• Task instructions
Exclude the pictures and reproduce exactly the lines that run from the one holding "right elbow: (143, 699)" to the end of the entries below.
Segment Open
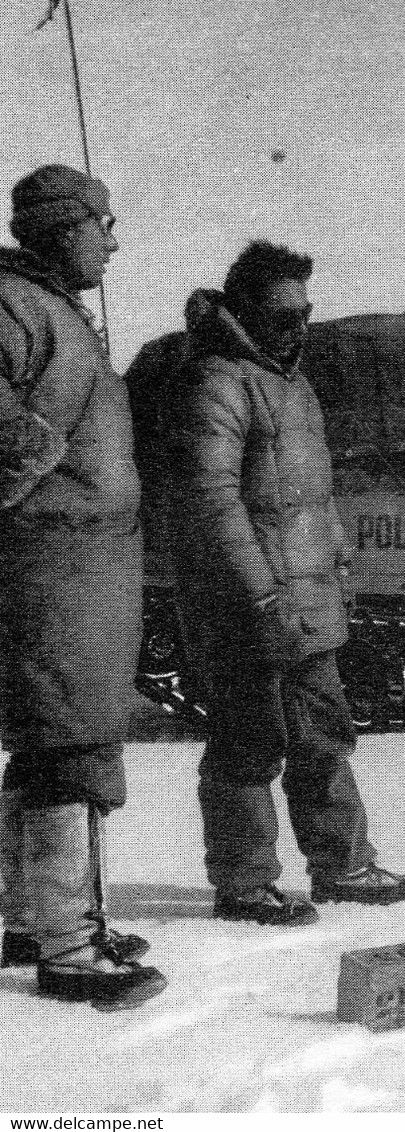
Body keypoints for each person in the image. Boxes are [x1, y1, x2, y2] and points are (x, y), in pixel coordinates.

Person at [166, 240, 405, 924]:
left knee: (323, 735)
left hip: (306, 600)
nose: (299, 325)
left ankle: (343, 866)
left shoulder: (293, 382)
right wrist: (261, 596)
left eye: (305, 311)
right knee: (249, 741)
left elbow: (314, 494)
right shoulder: (218, 382)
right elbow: (213, 503)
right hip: (245, 605)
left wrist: (335, 549)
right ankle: (245, 882)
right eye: (284, 314)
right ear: (245, 310)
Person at [0, 165, 166, 1009]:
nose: (112, 238)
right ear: (63, 227)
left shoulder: (54, 310)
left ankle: (25, 918)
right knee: (71, 748)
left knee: (56, 742)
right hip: (50, 566)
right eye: (103, 222)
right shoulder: (17, 306)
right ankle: (69, 946)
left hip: (82, 567)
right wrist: (39, 469)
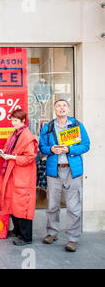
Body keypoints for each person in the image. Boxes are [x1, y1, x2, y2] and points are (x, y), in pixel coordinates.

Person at [39, 99, 90, 252]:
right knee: (52, 205)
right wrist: (50, 149)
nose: (61, 108)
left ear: (68, 109)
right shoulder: (48, 127)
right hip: (54, 170)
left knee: (73, 206)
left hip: (72, 170)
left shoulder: (76, 125)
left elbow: (86, 145)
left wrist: (69, 150)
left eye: (64, 106)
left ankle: (73, 239)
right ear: (54, 110)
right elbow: (42, 146)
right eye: (58, 106)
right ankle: (52, 233)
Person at [0, 109, 38, 246]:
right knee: (13, 203)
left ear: (23, 121)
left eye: (15, 120)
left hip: (23, 175)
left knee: (22, 205)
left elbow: (30, 157)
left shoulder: (27, 136)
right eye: (12, 120)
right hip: (13, 173)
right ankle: (17, 231)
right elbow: (8, 149)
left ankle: (26, 237)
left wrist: (12, 157)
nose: (13, 123)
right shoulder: (14, 134)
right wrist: (3, 153)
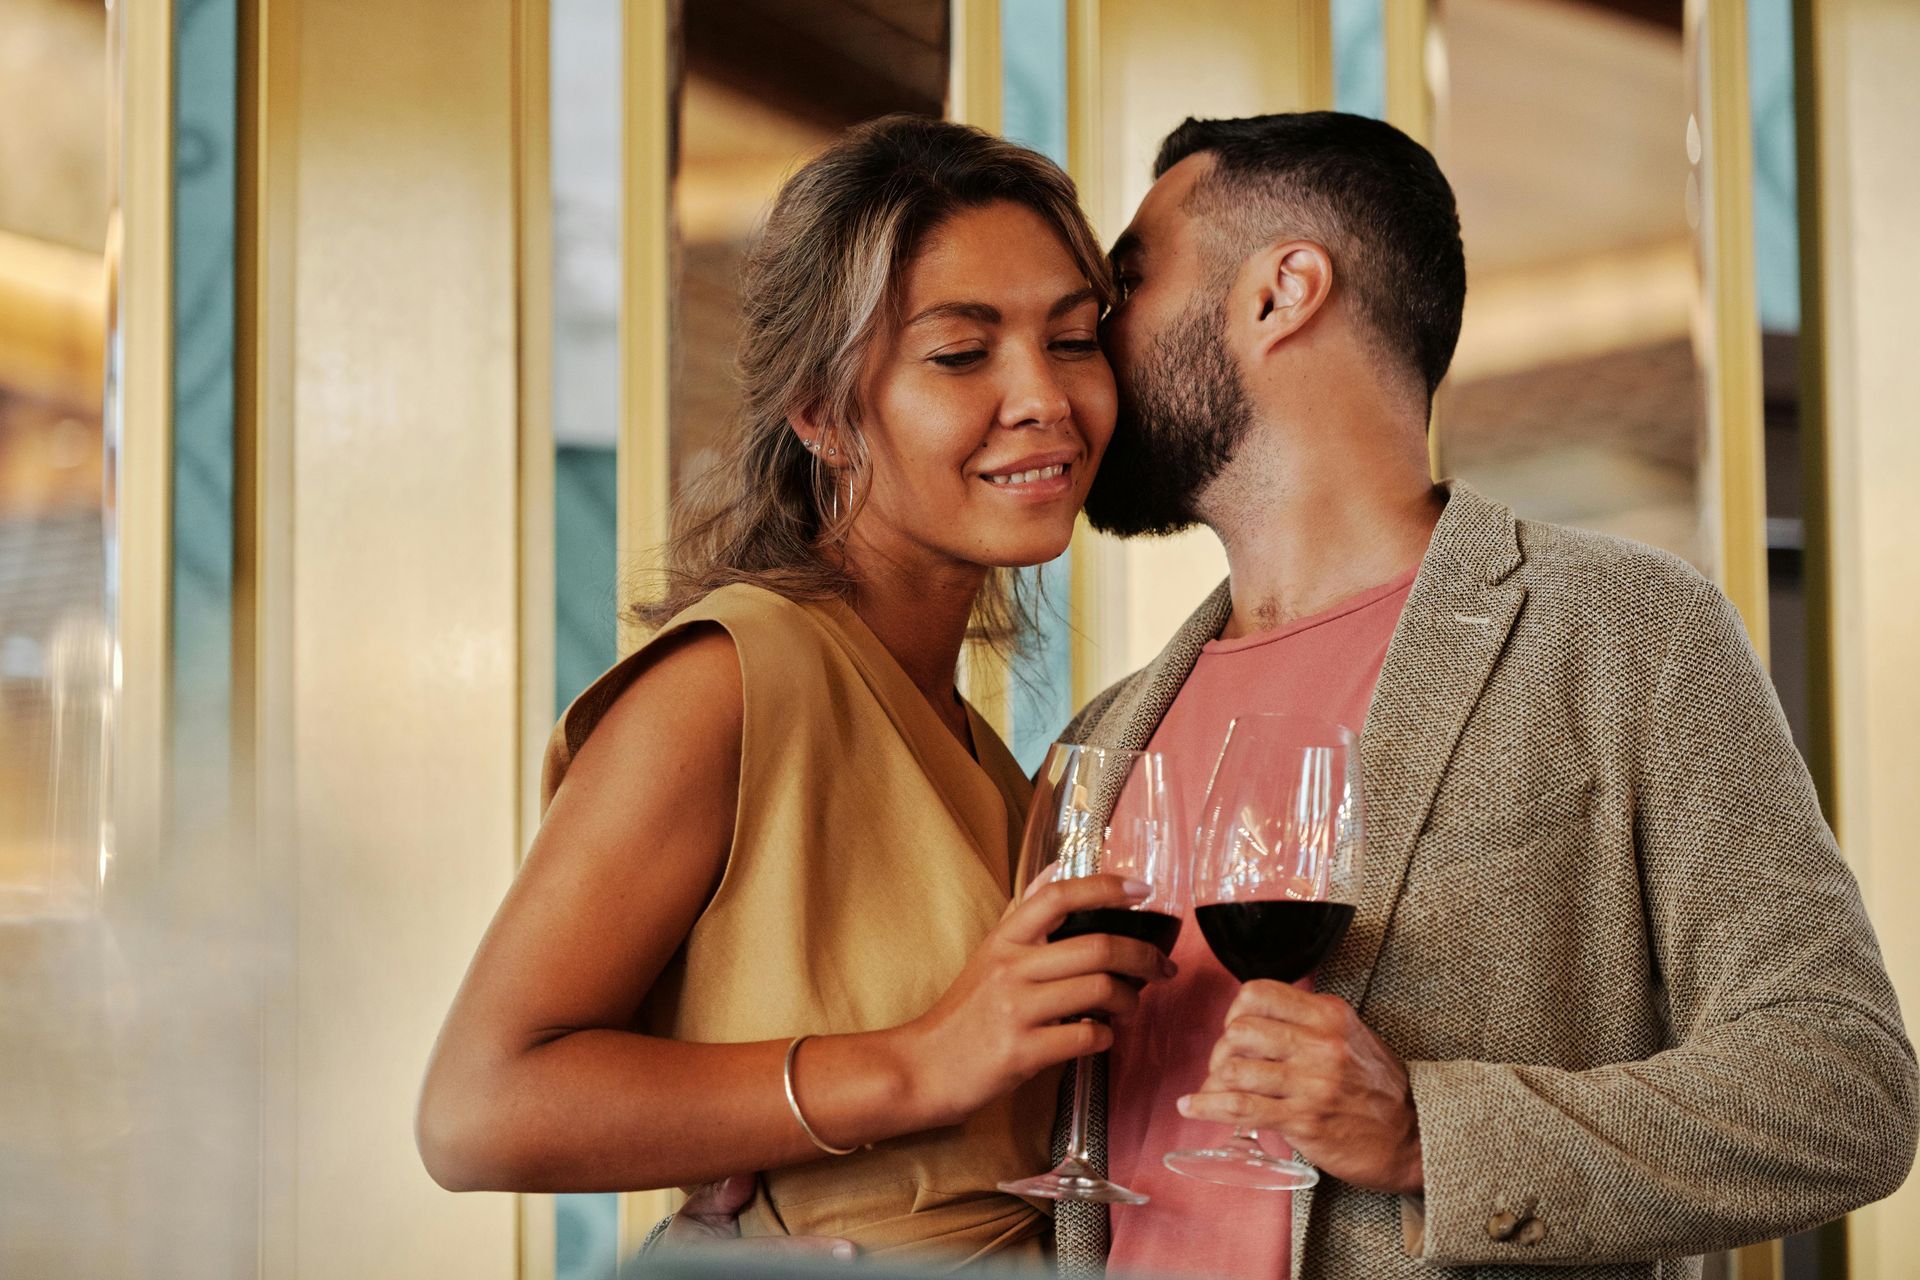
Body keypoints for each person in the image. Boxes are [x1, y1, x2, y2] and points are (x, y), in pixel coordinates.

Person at [666, 111, 1920, 1278]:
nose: (1085, 347)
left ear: (1280, 290)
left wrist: (1431, 1130)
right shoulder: (1098, 744)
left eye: (1127, 285)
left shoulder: (1620, 631)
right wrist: (770, 1182)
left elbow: (1842, 1085)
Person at [415, 114, 1179, 1270]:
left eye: (1072, 339)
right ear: (820, 412)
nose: (1045, 397)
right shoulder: (731, 678)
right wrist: (918, 1060)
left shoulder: (974, 744)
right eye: (962, 354)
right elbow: (476, 1107)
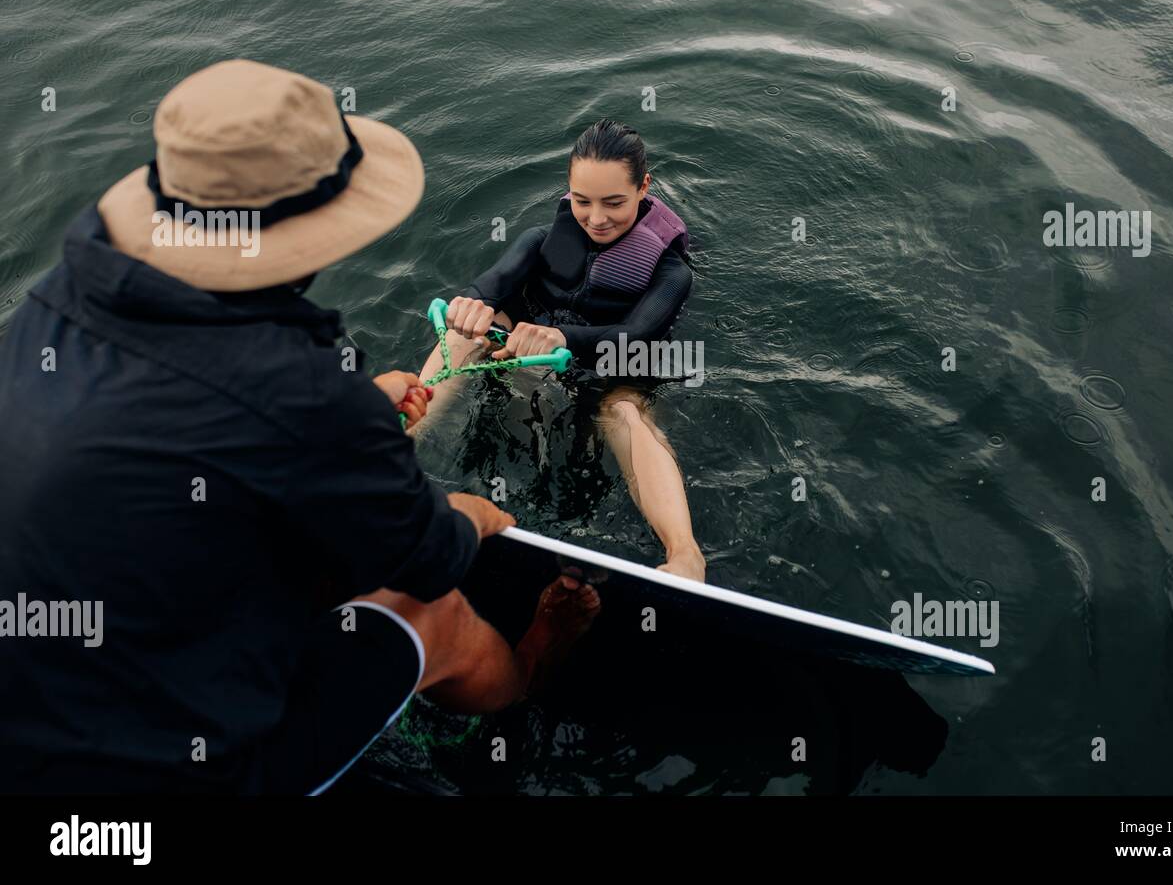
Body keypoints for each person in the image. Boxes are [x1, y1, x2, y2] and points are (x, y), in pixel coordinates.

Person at [0, 59, 598, 794]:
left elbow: (176, 430)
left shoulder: (48, 310)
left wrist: (354, 413)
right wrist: (470, 513)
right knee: (433, 613)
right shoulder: (303, 392)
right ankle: (527, 673)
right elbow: (428, 558)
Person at [416, 119, 706, 583]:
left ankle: (686, 556)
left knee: (626, 413)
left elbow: (635, 338)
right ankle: (393, 447)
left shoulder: (671, 273)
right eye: (582, 200)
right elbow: (487, 287)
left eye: (614, 203)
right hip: (530, 351)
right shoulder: (539, 240)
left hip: (612, 363)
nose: (595, 218)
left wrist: (563, 339)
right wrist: (469, 305)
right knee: (464, 335)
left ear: (643, 188)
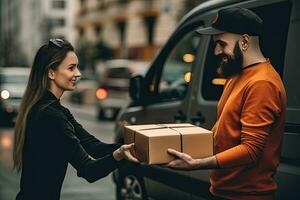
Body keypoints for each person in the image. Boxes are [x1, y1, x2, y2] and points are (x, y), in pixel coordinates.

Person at [166, 7, 287, 200]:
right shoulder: (236, 76)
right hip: (224, 191)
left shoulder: (262, 83)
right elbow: (224, 131)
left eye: (221, 43)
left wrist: (197, 164)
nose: (216, 51)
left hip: (247, 195)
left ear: (245, 41)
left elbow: (251, 150)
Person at [13, 39, 138, 200]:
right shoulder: (51, 116)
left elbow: (94, 147)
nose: (78, 74)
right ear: (51, 72)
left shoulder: (52, 110)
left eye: (77, 67)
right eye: (71, 68)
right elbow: (88, 170)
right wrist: (119, 155)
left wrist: (133, 148)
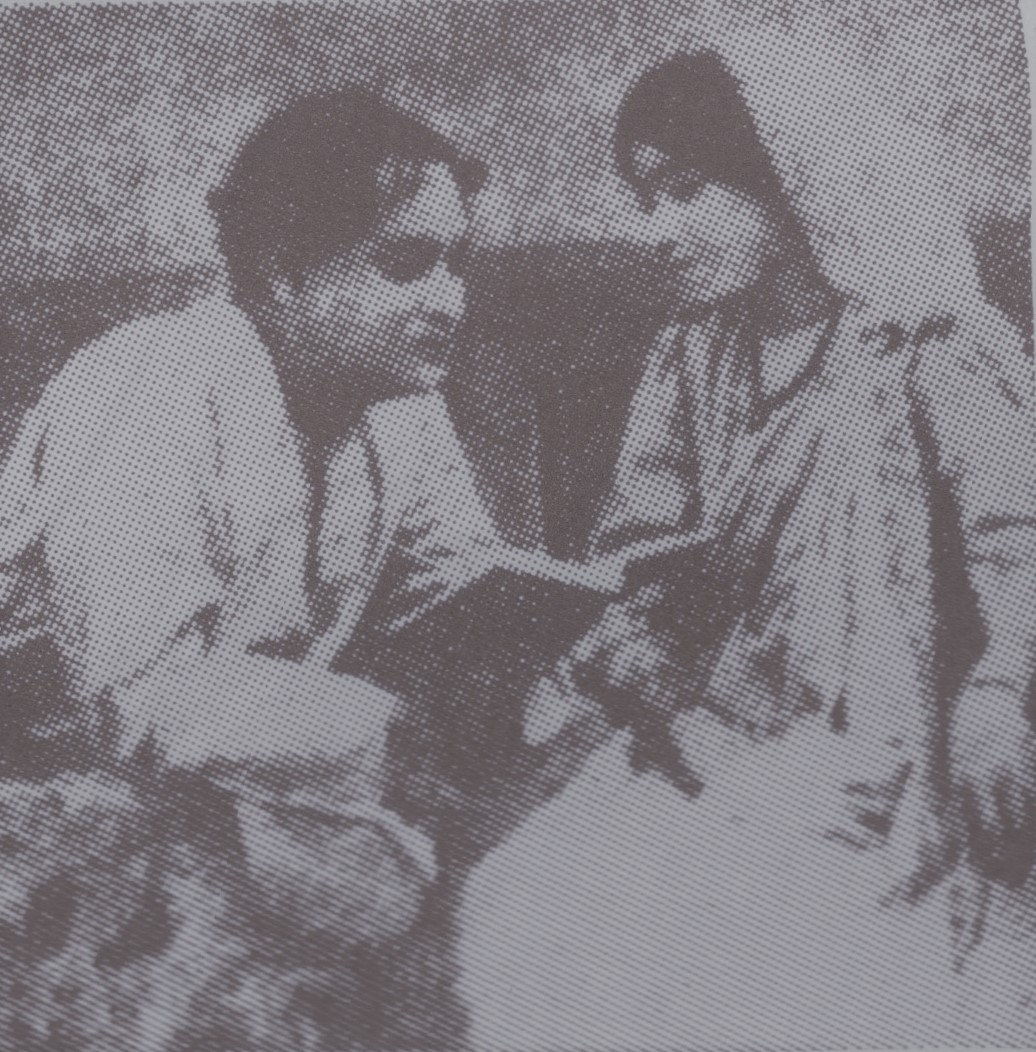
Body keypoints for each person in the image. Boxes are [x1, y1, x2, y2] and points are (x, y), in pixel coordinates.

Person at [458, 50, 1036, 1050]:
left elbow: (1016, 535)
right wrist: (626, 638)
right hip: (706, 725)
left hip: (880, 740)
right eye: (646, 198)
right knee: (523, 902)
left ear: (784, 180)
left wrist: (998, 693)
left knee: (746, 939)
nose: (659, 230)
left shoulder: (926, 340)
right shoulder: (692, 352)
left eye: (687, 190)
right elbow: (639, 544)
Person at [0, 86, 509, 1050]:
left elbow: (464, 591)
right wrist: (380, 727)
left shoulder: (400, 400)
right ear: (280, 272)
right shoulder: (148, 387)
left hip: (225, 800)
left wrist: (569, 638)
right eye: (406, 264)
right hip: (54, 813)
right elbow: (143, 699)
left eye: (457, 264)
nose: (449, 300)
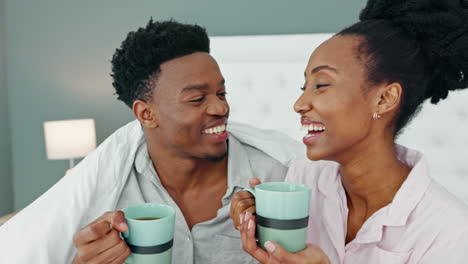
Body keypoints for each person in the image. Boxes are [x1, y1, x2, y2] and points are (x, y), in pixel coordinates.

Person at [0, 20, 302, 263]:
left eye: (221, 94)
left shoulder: (279, 179)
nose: (221, 109)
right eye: (197, 99)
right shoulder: (109, 198)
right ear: (146, 113)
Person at [231, 0, 468, 263]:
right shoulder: (303, 177)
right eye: (303, 88)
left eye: (321, 85)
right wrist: (261, 225)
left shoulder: (451, 233)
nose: (299, 104)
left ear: (384, 99)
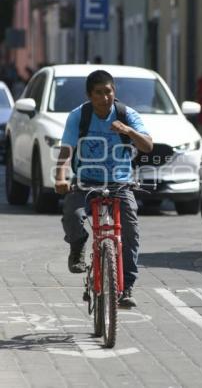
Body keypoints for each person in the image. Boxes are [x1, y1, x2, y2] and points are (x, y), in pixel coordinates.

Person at [54, 70, 153, 307]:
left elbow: (148, 145)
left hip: (119, 182)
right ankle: (77, 247)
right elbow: (66, 150)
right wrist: (60, 176)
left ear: (114, 92)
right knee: (72, 213)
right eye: (99, 93)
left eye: (108, 91)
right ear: (90, 95)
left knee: (130, 229)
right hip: (86, 180)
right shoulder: (79, 116)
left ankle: (127, 287)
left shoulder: (126, 114)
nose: (105, 97)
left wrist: (128, 131)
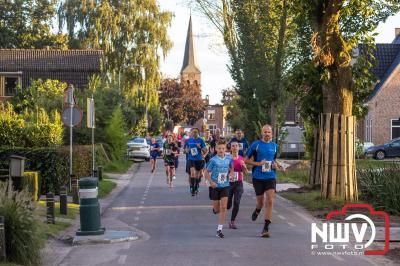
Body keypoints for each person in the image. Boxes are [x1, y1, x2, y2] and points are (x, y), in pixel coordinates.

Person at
Segment Closed
• Result of the exercise
right elbow: (143, 699)
left eye: (457, 264)
nose: (449, 300)
Body keypoints for each person in the image. Boxes are [x1, y1, x2, y2] and points are (x, y), in pixel coordinates.

Person at [0, 20, 302, 263]:
left eye: (221, 94)
left shoulder: (279, 179)
nose: (221, 109)
right eye: (197, 99)
right shoulder: (109, 198)
right ear: (146, 113)
Person at [231, 0, 468, 263]:
right shoulder: (303, 177)
right eye: (303, 88)
left eye: (321, 85)
right wrist: (261, 225)
left shoulder: (451, 233)
nose: (299, 104)
left ear: (384, 99)
Body keypoints for each person in the image. Boxes are [x1, y1, x2, y2] and points are (x, y), in pixel coordinates.

Person at [54, 70, 153, 307]:
left elbow: (148, 145)
left hip: (119, 182)
right ankle: (77, 247)
right elbow: (66, 150)
right wrist: (60, 176)
left ear: (114, 92)
right knee: (72, 213)
right eye: (99, 93)
left eye: (108, 91)
right ear: (90, 95)
left knee: (130, 229)
right hip: (86, 180)
right shoulder: (79, 116)
left ankle: (127, 287)
left shoulder: (126, 114)
nose: (105, 97)
left wrist: (128, 131)
Body keypoints for each person in the image. Boxes are [x1, y1, x2, y2] and points are (x, y), in pixel coordinates.

Person at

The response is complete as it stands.